The ePrivacy Regulation could potentially make communications better by setting a firm standard on how online tools can and cannot be used in profiling and surveilling individuals. We became directly interested in the proposal for a regulation when we realised that the proposed rules on how our chapters and affiliates can communicate with their supporters are ambiguous. Here is the breakdown of the problems and ways out.
How it works now
The Regulation concerning the respect for private life and the protection of personal data in electronic communications (a full name of a Regulation on Privacy and Electronic Communications, or ePrivacy Regulation) is now subject to trilogue negotiations. We specifically look into provisions on the scope of direct marketing. As much as we don’t “market” any services or products for sale to individuals, we all want to keep in touch with our supporters. According to the ePrivacy proposal such communication falls under the definition of direct marketing. This concerns organisations in our movement that contact individuals to solicit donations or to encourage them to volunteer in various ways in support of our movement’s mission.
Currently in several Member States, based on the ePrivacy Directive and subsequent national laws, nonprofits have the right to contact individuals who they were in touch with before, on an opt-out basis. It means that while they present a new initiative or a fundraising campaign, they need to provide the contacted people with a possibility to refuse receiving such information in the future.
We want to maintain this opportunity, if the provisions of the ePrivacy Regulation include communication by the nonprofits be considered direct marketing, as it seems to be the case now. After all, Wikimedia chapters around Europe need to be in touch with their supporters in alignment with privacy protections.
“It is evident from the European Commission’s proposal that the legislator meant to include nonprofits in the opportunity that they already enjoy in many European jurisdictions.”
What is the problem?
In the draft, this framework is provided for commercial entities that will be able to continue to use these electronic contact details for direct marketing of its own similar products or services only if customers are clearly and distinctly given the opportunity to object. Concretely, the proposal states that natural or legal persons may use electronic communications services for the purposes of sending direct marketing communications to end-users who are natural persons that have given their consent [art. 16(1)]. It also provides that the sender may use these electronic contact details for direct marketing of its own similar products or services only if customers are clearly and distinctly given the opportunity to object [art. 16(2)].
From the reading of these provisions it seems that the legislator may have forgotten the non-profit activities such as collecting donations that are neither tied to information about products nor received in exchange for services. Why shouldn’t the nonprofits enjoy equal rights?
Looking further into the text, the proposed recital 32 states that direct marketing refers to any form of advertising, and in addition to the offering of products and services for commercial purposes it also applies to messages sent by non-profit organisations to support the purposes of the organisation. However, the permission to use e-mail contact details as outlined in art. 16(2) itself is only further elaborated upon in recital 33 which directly refers to “existing customer relationship” and “offering of similar products or services” (emphases added).
Recital against a recital
As we see from recitals 32 and 33, the text is ambiguous. There is a danger that the permission will not be interpreted as applying to messages sent by non-profit organisations to support the purposes of the organisation – they don’t have customers nor do they offer products or services in the commercial sense.

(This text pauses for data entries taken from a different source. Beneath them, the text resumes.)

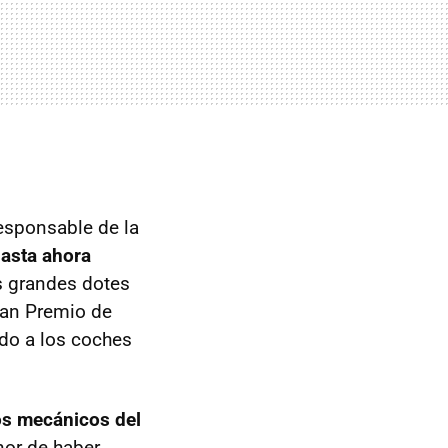
esponsable de la
hasta ahora
us grandes dotes
Gran Premio de
ido a los coches
os mecánicos del
nor de haber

The current wording results in elevated risk of a court interpretation. If a nonprofit acts on the understanding based on recital 32, somebody may challenge that decision based on the narrower scope of recital 33. This would put a considerable burden on both the nonprofits in member states and those who operate on an EU-wide scale.
A simple clarification
The solution is to bring parity between communications on commercial relationships and those undertaken by non-profit organisations to support the purposes of the organisation. It can be done by introducing nonprofits into recital 33. Even better, they should also be mentioned in article 16(2).
It is evident from the European Commission’s proposal that the legislator meant to include nonprofits in the opportunity that they already enjoy in many European jurisdictions. Here we have a clear case where an intervention is easy and in alignment with the objectives of all parties in the trilogues. We are asking Members of the European Parliament and Members States to introduce this helpful tweak that is in practice a quick fix.